Perhaps the most ornate frame in the Columbus Museum of Art borders the portrait of a street kid. And this kid’s got the attitude of a king. He juts his chin, wears his t-shirt like a robe, grasps a scepter, and stands tall against a background of Victorian wallpaper colored like African textiles. The artist, Kehinde Wiley, found this kid walking a Columbus neighborhood. Wiley likes painting scamps from the streets in the poses of Old Master portraits. Wiley titled his painting Portrait of Andries Stilte II.

“And you can see the reason for the title,” I tell museum visitors. (I’ve been volunteering as a docent at the museum since I retired from teaching.)

“Look at this smaller painting,” I say. “This is Portrait of Andries Stilte. He was a standard bearer from an important Dutch family. And he commissioned Verspronck to paint him in all his pomp.”

Some of my tours are full of kids from Columbus City Schools, and they like the way Wiley bests Versponck in size and framing.  And the kid Andries is way more cool with steel-toed boots and big tread and saggy jeans.

I like to visit Andries II early in my tour with these kids. In front of his portrait, they breathe a little easier. Their faces open, their shoulders relax, and their chins go almost as high as Andries II’s chin.

The art museum often intimidates city kids. The museum is quiet and pristine and built like a palace. In the museum, they hear a different vocabulary. Cameras watch, and guards speak only to scold. So many kids freeze up and shut down.

But, in front of Portrait of Andries Stilte II, they find a place. They leave the painting walking taller, like maybe they have crowns on their heads. Wiley has recognized royalty in them. And Wiley loosens their tongues for the rest of the tour. After all, when a royal speaks, people listen.

 

 

Students on the Edges

I’ve taught students on both sides of the bell curve. In the mid–1990’s the first crack babies starting showing up in middle school classrooms. Hillary showed up in mine. Hillary stared for long minutes at nothing I could see. She was unable to follow the logic of a paragraph or understand even the simplest directions. She vacillated between peering from under heavy eyelids and shaking in wide-eyed agitation if someone walking by brushed her arm.

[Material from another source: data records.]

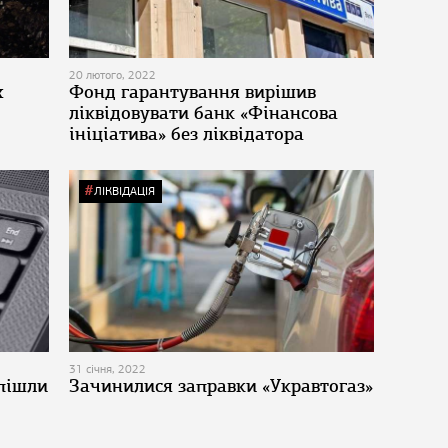
20 лютого, 2022
х
Фонд гарантування вирішив
ліквідовувати банк «Фінансова
ініціатива» без ліквідатора
ЛІКВІДАЦІЯ
31 січня, 2022
 пішли
Зачинилися заправки «Укравтогаз»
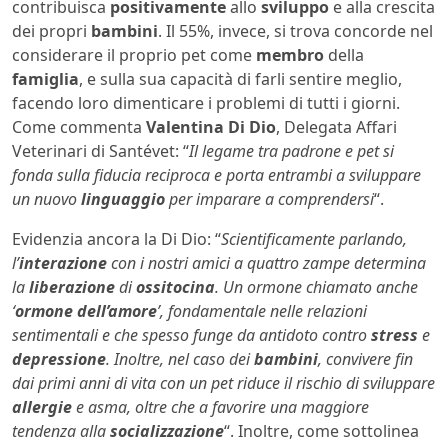
contribuisca
positivamente
allo
sviluppo
e alla crescita
dei propri
bambini
. Il 55%, invece, si trova concorde nel
considerare il proprio pet come
membro
della
famiglia
, e sulla sua capacità di farli sentire meglio,
facendo loro dimenticare i problemi di tutti i giorni.
Come commenta
Valentina
Di Dio
, Delegata Affari
Veterinari di Santévet: “
Il legame tra padrone e pet si
fonda sulla fiducia reciproca e porta entrambi a sviluppare
un nuovo
linguaggio
per imparare a comprendersi
“.
Evidenzia ancora la Di Dio: “
Scientificamente parlando,
l’
interazione
con i nostri amici a quattro zampe determina
la
liberazione
di
ossitocina
. Un ormone chiamato anche
‘
ormone dell’amore
’, fondamentale nelle relazioni
sentimentali e che spesso funge da antidoto contro
stress
e
depressione
. Inoltre, nel caso dei
bambini
, convivere fin
dai primi anni di vita con un pet riduce il rischio di sviluppare
allergie
e asma, oltre che a favorire una maggiore
tendenza alla
socializzazione
“. Inoltre, come sottolinea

A decade later, Jed tested into the gifted class I was teaching. Even in that classroom of smart kids, Jed was on the edge. In math, he jumped three grade levels in a year. When students played the category game SET at lunch, it was Jed against the rest. And Jed could best them. He was an information addict and an artist. He could dissect a poem or a painting, and calculate algebra problems in his head, hard ones. At the end of the day, Jed would leave class along with the other students. But he often came back while I was there working. He’d curl into an ottoman I kept in the corner, his head tucked in and his limbs drawn tight. Sometimes from my desk, I could see him shaking.

It can be lonely on the edges, often harder to find a friend and to be understood. To the kids on the edges, the middle often looks like a happy club, a club to which they haven’t been invited.

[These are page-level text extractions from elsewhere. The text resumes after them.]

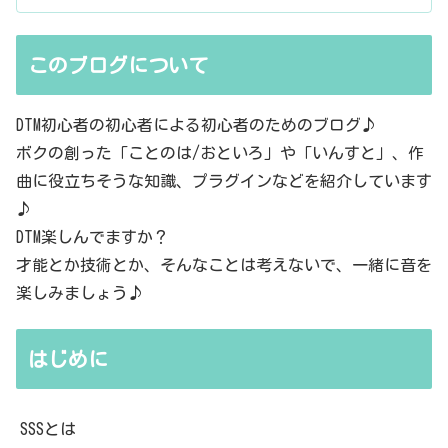
このブログについて
DTM初心者の初心者による初心者のためのブログ♪
ボクの創った「ことのは/おといろ」や「いんすと」、作
曲に役立ちそうな知識、プラグインなどを紹介しています
♪
DTM楽しんでますか？
才能とか技術とか、そんなことは考えないで、一緒に音を
楽しみましょう♪
はじめに
SSSとは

Hillary and Jed were two of the most fragile students of my career. I don’t know what has happened with Hillary. Jed came back into town a year ago. I bought him lunch at Bob Evans. He’s living at the bottom of a mountain in Appalachia, along a stream. He paints. He talks to almost no one. And his main worry, he told me, is that he will kill himself.

I’m not sure exactly what, but I’m quite sure I could have done more for Hillary and Jed. I needed more specialized tools and didn’t know how to use all the tools I had.  But mostly, I had never lived so far out on the edges, so alone. I had more company than they did, and I didn’t fully understand the different dimensions of their worlds.